Review: ‘God of Egypt’ Is A Literal Mixed Bag

Neil R. Feeney ’19 / Emertainment Monthly Staff Writer

Gerard Butler in Gods of Egypt. Photo Credit: Lionsgate.

It’s not common that a film comes around that is truly a mixed bag, a complete mash up of good moments and terrible moments, unable to find a rhythm and yet at the same time knowing exactly what it is doing. A film like this can entertain and at the same time give one the desire to leave the theater altogether. It’s truly mesmerizing, not because of its quality, but its lack of. There are so many bad choices, and yet every now and then there are a few good ones, but there never seems to be any consistency. Gods of Egypt is one such film.

As the name suggests, the film takes place in mythological Egypt, complete with gods and monsters and magic. This is an example of a good choice, as this idea is something new and interesting (the last time this concept has been explored outside of straight-to-home-releases would be The Mummy series of the early 2000s), but having limited practical sets and instead shooting inside of a studio was a bad choice. On hiatus from Game of Thrones, Nikolaj Coster-Waldau stars as the god of air, Horus. Traveling with him is the mortal Bek (Brandon Thwaites), who honestly just looks happy to be there. Gerald Butler plays the big bad of the film, Set, and although Butler appears as if he is having the time of his life, he is the only actor that stands out and does not belong in the slightest. He does his best and gets into character, but he sticks out like a sore thumb. Geoffrey Rush as the sun god Ra stands out as well, but at least he is in the film as a supporting character, and seems to fit as his character. As Horus attempts to save Egypt, it was more an attempt to save the film itself, which is such a challenge that it seems as if everyone in the film know that is their real goal.

Nikolaj Coster-Waldau in Gods of Egypt. Photo Credit: Lionsgate.

The film explores the mythos with cool CGI and imaginative fight scenes (good idea), but the CGI in some scenes was very unfinished (bad idea). Although credit is given where it is due, and the CGI was very impressive for its $140 million budget, and was directed well in that respect. A few concepts were very interesting as well, such as Ra riding his chariot that pulled the sun across a flat earth.
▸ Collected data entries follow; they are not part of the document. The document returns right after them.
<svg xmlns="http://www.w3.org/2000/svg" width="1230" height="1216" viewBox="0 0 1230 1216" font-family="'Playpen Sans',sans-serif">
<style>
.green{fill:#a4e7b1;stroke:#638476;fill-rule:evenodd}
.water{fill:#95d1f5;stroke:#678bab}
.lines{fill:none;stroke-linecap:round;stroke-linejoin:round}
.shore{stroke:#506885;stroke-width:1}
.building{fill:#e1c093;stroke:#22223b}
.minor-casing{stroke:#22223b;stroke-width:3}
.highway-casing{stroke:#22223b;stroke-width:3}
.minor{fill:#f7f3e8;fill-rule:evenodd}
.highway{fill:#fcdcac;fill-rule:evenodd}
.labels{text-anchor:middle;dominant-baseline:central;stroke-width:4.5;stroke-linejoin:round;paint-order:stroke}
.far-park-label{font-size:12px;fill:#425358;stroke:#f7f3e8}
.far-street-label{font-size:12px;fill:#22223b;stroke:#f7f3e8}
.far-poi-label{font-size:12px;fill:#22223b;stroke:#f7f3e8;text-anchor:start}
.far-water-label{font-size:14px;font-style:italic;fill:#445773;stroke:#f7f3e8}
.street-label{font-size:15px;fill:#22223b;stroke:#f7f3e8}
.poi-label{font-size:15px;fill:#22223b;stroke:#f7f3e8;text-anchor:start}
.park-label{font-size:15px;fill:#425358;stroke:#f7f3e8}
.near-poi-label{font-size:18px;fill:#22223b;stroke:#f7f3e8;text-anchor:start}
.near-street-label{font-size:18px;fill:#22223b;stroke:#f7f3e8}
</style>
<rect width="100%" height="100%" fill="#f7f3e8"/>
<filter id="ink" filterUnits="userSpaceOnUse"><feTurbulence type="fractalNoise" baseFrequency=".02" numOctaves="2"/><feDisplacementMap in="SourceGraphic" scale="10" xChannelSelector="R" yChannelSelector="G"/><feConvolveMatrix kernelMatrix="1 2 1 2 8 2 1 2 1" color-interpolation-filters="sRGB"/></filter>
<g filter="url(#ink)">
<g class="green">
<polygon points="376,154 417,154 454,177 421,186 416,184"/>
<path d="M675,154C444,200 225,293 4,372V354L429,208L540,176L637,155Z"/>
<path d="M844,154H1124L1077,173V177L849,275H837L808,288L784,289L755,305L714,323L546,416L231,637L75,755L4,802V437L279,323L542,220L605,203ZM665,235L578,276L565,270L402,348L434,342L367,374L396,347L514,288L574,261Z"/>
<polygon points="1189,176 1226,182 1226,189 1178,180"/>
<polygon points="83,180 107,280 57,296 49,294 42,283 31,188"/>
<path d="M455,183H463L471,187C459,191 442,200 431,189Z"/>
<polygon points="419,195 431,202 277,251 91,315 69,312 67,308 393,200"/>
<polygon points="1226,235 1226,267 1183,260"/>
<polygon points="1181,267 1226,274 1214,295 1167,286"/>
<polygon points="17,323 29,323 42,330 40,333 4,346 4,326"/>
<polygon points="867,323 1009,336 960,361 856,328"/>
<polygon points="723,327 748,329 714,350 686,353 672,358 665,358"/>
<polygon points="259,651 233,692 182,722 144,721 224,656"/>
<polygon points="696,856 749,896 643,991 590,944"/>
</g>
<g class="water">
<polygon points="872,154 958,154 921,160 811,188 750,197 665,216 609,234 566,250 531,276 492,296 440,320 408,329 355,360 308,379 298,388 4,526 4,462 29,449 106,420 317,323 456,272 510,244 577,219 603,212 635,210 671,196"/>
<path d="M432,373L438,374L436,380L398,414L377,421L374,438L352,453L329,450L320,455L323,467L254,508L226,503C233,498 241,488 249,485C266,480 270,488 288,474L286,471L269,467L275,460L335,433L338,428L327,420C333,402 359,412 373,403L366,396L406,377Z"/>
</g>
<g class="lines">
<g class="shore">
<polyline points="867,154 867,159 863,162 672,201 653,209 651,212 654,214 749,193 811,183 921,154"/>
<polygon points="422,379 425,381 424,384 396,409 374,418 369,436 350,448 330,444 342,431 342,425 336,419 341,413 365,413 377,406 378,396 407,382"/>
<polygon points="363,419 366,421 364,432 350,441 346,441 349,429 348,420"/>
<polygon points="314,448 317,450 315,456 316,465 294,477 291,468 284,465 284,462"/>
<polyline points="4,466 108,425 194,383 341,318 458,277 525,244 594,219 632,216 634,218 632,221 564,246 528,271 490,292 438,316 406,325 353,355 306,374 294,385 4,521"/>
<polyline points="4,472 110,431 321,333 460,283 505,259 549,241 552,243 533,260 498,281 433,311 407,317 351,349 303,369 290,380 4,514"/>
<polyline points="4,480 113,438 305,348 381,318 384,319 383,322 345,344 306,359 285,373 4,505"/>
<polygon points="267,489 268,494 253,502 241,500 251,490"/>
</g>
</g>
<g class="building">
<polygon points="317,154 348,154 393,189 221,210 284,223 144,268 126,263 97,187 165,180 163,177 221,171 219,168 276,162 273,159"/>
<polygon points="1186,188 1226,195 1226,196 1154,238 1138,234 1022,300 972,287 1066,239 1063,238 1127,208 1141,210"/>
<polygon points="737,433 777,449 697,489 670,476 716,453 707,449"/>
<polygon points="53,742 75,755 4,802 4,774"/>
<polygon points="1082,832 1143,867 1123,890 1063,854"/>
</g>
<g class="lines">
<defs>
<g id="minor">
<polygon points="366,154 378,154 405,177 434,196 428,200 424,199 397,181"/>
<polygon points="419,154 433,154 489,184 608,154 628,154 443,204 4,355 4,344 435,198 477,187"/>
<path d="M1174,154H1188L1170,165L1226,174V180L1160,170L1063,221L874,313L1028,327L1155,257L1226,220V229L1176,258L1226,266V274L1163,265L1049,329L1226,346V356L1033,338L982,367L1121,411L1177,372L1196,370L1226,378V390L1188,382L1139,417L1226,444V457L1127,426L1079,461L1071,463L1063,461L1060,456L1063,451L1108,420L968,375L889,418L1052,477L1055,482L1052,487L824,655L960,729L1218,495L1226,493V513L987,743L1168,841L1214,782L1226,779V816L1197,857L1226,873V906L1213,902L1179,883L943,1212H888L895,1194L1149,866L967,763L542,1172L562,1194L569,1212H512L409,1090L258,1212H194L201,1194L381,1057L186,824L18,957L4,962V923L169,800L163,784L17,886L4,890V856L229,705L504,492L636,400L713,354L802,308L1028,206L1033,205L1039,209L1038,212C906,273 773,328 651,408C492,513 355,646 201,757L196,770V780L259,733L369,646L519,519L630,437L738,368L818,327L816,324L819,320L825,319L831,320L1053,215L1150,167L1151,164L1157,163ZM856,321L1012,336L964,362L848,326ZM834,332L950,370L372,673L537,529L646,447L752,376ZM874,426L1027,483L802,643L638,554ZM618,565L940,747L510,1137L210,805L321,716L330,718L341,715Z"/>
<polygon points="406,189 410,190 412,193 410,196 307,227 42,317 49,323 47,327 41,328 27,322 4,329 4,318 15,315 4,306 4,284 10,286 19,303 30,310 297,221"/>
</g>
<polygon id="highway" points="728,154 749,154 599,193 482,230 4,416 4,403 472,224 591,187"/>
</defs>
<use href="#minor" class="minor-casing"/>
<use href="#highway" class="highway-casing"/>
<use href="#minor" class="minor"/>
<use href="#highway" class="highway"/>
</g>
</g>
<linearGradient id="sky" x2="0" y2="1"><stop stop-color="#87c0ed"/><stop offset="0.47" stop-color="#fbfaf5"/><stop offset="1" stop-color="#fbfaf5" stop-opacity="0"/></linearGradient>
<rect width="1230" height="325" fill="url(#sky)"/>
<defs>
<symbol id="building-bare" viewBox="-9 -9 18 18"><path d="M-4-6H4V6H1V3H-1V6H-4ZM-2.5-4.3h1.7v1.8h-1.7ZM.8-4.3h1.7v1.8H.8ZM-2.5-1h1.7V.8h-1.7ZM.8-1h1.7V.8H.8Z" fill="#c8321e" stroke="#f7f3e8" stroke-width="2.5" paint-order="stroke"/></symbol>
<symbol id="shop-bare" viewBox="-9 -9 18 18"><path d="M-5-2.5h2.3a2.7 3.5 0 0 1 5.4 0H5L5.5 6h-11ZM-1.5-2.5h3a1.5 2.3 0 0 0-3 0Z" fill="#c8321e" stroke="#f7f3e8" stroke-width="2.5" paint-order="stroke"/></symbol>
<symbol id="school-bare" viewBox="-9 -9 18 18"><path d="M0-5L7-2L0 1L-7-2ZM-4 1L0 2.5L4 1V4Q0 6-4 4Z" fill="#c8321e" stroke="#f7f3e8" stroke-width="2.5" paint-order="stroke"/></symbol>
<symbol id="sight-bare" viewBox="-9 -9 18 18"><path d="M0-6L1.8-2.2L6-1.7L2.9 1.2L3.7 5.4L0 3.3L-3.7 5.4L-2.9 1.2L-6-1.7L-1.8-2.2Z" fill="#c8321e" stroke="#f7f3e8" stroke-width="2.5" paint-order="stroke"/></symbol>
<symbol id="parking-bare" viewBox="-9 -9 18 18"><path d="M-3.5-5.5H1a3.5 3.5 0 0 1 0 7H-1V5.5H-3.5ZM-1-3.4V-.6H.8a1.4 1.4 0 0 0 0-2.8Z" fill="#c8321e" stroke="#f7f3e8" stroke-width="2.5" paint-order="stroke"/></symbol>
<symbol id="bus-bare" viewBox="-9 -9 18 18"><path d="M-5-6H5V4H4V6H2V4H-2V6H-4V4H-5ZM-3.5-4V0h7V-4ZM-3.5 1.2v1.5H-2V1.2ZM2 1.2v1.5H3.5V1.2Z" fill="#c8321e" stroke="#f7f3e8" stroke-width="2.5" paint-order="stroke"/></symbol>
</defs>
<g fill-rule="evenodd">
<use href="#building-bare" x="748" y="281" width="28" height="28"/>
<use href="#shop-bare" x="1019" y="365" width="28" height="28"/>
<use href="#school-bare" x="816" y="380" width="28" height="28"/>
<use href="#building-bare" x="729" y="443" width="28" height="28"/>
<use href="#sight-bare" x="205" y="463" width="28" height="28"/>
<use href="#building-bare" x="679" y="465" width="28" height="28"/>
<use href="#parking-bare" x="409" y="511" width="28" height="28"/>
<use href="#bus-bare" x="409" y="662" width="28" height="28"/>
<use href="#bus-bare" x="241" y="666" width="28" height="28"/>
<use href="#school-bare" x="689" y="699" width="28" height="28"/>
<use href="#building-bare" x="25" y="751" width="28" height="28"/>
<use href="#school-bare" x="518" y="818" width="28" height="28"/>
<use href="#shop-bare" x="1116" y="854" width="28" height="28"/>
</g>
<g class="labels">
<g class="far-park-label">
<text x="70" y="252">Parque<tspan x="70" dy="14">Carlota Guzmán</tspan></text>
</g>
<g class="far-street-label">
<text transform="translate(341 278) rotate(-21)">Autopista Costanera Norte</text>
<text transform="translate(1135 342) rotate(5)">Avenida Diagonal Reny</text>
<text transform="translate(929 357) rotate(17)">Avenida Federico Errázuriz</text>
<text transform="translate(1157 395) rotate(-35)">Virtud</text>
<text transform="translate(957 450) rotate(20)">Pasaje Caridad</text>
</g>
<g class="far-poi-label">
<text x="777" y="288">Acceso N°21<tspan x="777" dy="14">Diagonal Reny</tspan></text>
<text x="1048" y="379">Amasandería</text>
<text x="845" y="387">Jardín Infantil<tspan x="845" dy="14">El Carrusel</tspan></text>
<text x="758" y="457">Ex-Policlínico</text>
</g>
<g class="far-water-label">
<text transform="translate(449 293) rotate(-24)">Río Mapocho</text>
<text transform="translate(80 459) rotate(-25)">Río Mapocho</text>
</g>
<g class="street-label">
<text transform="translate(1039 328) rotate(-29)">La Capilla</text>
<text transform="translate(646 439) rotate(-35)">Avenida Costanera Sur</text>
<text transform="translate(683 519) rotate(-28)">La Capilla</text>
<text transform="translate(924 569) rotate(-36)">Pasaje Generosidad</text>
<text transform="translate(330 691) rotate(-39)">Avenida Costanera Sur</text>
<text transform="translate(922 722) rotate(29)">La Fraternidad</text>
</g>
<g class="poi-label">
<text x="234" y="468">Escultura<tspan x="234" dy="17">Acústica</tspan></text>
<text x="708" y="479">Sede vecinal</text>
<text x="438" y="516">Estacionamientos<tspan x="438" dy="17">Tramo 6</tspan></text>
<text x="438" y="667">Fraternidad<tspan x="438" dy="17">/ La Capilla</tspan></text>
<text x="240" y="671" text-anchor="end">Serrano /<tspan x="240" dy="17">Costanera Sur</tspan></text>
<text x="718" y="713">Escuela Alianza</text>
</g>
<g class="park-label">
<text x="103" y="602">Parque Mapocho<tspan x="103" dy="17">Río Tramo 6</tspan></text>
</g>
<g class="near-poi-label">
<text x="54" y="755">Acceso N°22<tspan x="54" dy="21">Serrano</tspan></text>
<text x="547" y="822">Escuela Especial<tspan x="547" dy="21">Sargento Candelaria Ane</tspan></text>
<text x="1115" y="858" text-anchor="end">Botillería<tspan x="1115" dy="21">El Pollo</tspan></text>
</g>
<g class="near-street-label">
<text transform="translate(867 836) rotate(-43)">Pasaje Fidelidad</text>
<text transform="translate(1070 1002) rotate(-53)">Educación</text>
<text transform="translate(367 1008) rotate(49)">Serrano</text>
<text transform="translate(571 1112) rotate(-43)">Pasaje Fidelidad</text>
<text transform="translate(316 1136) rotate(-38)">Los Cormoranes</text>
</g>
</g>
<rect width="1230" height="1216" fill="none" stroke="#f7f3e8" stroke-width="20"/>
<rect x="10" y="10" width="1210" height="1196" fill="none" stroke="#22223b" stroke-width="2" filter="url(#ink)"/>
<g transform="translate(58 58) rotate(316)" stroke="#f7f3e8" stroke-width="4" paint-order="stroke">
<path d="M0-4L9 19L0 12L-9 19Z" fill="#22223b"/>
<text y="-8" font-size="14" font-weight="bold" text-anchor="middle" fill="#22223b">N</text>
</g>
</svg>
The costumes were very imaginative as well and the cast is more diverse than the controversy will have one seem, at least more diverse than the common blockbuster. And as mentioned before, the direction had some great ideas, but it seemed as if director Alex Proyas had a great time in pre-production, but then slowly watched it fall apart during filming. This is one of those films that is great in concept, but can only really accomplish what it came to do if it is done right.

This is where the paradox lies: this film is fun to watch, but only because it is painful to watch. It is epic in scale, but never gets up off the ground. The actors are having fun, but their characters aren’t. The CG is cool, but uncompleted. There is no better way to describe this film then a mixed bag. One cannot blame the film for its choices though, for example the editing is choppy, but only because there is a lot of substance. The more one thinks of this film the more one cannot understand why it failed like it did. It is the perfect example of a bad film with good moments, or a good film with bad moments, it just matters how you look at it. Children will love this film because of its cool concepts, teenagers may enjoy it ironically, and adults will be so perplexed by the intense paradox it presents. Although one thing is for certain: it was entertaining, but not for the right reasons.